§ **EXCERPTED PASSAGE**
Take an arbitrary one-form $\omega$ and tangent vector $\mathbf{v}$ at some point of interest

$\omega = f_1 \ dx^1 + f_2 \ dx^2 + f_3 \ dx^3$ and
$\mathbf{v} = a^1 \frac{\partial}{\partial x_1} + a^2 \frac{\partial}{\partial x_2} + a^3 \frac{\partial}{\partial x_3}$ (hope my sub/superscripting are correct)

The a^i s are the components of a tangent vector w.r.t some basis, and the f_i s are components of a covector with respect to the dual basis, and what exactly are the coordinate functions?

The vectors $\partial/\partial x^1,\ldots,\partial/\partial x^n$ are not just any basis of TpM. They are the basis induced by some local coordinate system $x^1,\ldots,x^n$ defined in a neighborhood U of p in the manifold M. The map $x^i:U\rightarrow \mathbb{R}$ is called the ith coordinate function.

Also, I still don't really get the expression $dx^i(X)=a^i$. A differential maps a vector to a real number called its components. Is there any more to it?

Not really no. A coordinate system $x^1,\ldots,x^n$ around a point p in an n-manifold M induces a basis on TpM written $\partial/\partial x^1,\ldots,\partial/\partial x^n$ and this in turn induces a basis $dx^1,\ldots,dx^n$ on Tp*M obtained by taking the dual basis of $\partial/\partial x^1,\ldots,\partial/\partial x^n$. And this just means that if a vector X is written $X=a^1\partial/\partial x^1+\ldots+a^n\partial/\partial x^n$, then, by definition, dx^i is the linear functional $dx^i(X)=a^i$.

Sometimes I see a tangent vector written as (dx,dy,dz). Is this sloppy notation or is it acceptable/customary to write the differentials as the "components" of the tangent vector?

I've never seen this notation before. Do you have a source?

 

[Rasalhague]

Possibly http://www.lightandmatter.com/html_books/genrel/ch03/ch03.html#Section3.4 is an example. The expression

$$ds^2 = dx^i \; dx_i = dx^2 + dy^2$$

is said in section 3.4.1, The Euclidean metric, to be a statement of the Pythagorean theorem. If we have a tangent vector with components (x,y) in the natural basis for R², it's squared length is x² + y². So it looks like the dxⁱ here, or perhaps the dx_i, denote the components of a tangent vector. (He writes, "It's not particularly important to keep track of which is which, since the relationship between them is symmetric, like the relationship between row and column vectors.) One guess I've had about this is that he's using the widespread "y := y(x)" convention (letting a single symbol do double service, sometimes denoting a function, sometimes its value at a given input), so that, for a tangent vector, s, he's saying let "dxⁱ := dxⁱ(s)". But that's just a guess. Another possibility is that he's using the regular notation but giving it an unconventional interpretation: letting a symbol that normally stands for a tangent or cotangent vector stand, instead, for a hyperreal number. But I don't know enough about either differential geometry using real numbers or about nonstandard analysis, or about what system he might be using to translate between the two interpretations, to understand what that would entail.

§ **TASK DETAILS**
From the forum discussion of one-forms and coordinate functions, copy out word for word the passage that opens with "The vectors $\partial/\partial" and closes with "ith coordinate function.".

§ **EXCERPTED DATA**

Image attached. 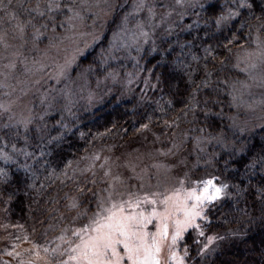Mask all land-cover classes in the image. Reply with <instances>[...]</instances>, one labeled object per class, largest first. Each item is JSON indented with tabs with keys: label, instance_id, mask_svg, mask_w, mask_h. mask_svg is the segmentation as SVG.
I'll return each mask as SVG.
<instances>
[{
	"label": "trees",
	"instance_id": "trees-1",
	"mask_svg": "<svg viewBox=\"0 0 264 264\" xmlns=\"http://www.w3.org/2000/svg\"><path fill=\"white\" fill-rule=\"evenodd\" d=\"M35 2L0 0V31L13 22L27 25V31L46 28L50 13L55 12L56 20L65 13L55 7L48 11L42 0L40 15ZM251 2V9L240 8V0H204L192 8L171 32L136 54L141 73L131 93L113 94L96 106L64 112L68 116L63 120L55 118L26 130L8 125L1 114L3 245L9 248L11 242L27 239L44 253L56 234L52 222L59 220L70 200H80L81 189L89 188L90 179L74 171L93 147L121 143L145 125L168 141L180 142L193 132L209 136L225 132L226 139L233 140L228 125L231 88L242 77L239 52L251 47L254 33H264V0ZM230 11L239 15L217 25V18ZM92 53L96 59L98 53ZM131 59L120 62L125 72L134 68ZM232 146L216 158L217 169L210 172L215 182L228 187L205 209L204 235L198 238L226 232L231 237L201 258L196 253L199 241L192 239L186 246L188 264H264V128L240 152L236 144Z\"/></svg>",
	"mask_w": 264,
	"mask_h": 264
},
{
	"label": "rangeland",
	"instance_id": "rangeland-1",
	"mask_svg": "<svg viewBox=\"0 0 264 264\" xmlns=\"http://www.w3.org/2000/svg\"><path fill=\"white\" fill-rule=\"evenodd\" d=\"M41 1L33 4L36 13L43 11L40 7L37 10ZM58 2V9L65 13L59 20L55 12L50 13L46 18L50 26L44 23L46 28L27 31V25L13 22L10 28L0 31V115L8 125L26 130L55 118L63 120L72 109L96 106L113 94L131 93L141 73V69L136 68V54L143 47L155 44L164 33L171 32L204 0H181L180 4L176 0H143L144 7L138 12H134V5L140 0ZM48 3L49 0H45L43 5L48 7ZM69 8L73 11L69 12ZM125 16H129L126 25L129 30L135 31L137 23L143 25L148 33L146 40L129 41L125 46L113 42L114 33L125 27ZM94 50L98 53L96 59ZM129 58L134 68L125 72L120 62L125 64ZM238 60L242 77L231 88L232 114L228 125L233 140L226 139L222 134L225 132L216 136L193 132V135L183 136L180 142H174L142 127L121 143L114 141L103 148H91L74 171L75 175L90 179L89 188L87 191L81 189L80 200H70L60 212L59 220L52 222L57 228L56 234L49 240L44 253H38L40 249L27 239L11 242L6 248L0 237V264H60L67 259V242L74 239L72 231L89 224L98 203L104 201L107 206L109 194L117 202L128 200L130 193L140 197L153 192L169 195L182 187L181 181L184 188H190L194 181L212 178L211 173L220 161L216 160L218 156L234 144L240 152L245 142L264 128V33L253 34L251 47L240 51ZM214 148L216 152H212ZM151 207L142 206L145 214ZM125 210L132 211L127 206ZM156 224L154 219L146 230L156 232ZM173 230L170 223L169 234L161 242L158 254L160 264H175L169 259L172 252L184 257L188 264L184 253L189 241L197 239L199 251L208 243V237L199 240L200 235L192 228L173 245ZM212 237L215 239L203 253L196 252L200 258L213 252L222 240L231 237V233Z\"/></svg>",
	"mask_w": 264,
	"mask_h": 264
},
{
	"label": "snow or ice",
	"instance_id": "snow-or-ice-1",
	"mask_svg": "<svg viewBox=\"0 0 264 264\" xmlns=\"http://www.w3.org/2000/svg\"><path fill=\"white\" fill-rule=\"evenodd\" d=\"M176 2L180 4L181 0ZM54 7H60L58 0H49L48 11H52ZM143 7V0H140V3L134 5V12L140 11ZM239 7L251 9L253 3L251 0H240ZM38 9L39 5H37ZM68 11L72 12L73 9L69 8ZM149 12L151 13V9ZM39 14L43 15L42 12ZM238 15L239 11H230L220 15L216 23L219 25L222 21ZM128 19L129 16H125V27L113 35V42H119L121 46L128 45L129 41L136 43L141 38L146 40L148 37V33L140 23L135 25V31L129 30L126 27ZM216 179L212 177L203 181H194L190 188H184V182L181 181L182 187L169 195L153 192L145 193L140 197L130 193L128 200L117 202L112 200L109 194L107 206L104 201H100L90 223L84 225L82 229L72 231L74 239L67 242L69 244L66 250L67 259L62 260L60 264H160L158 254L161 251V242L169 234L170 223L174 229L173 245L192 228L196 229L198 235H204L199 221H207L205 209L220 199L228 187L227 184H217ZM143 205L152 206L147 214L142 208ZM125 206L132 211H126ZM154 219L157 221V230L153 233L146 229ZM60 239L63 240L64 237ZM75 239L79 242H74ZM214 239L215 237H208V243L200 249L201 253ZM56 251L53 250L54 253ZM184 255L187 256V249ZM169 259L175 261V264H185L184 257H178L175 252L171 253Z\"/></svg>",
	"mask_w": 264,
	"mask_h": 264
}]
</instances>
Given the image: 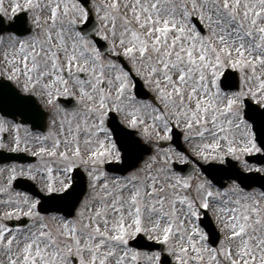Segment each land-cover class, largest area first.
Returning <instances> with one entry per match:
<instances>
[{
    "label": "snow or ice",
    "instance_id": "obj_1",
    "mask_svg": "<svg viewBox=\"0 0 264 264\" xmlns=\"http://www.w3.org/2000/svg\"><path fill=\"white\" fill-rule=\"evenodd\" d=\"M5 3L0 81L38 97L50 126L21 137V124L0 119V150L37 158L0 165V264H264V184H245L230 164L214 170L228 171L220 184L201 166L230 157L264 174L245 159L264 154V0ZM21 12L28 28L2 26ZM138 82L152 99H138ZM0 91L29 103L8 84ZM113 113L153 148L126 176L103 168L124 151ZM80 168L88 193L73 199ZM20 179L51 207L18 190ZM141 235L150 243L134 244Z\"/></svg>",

§ **TASK SOLUTION**
The vectors $\partial/\partial x^1,\ldots,\partial/\partial x^n$ are not just any basis of TpM. They are the basis induced by some local coordinate system $x^1,\ldots,x^n$ defined in a neighborhood U of p in the manifold M. The map $x^i:U\rightarrow \mathbb{R}$ is called the ith coordinate function.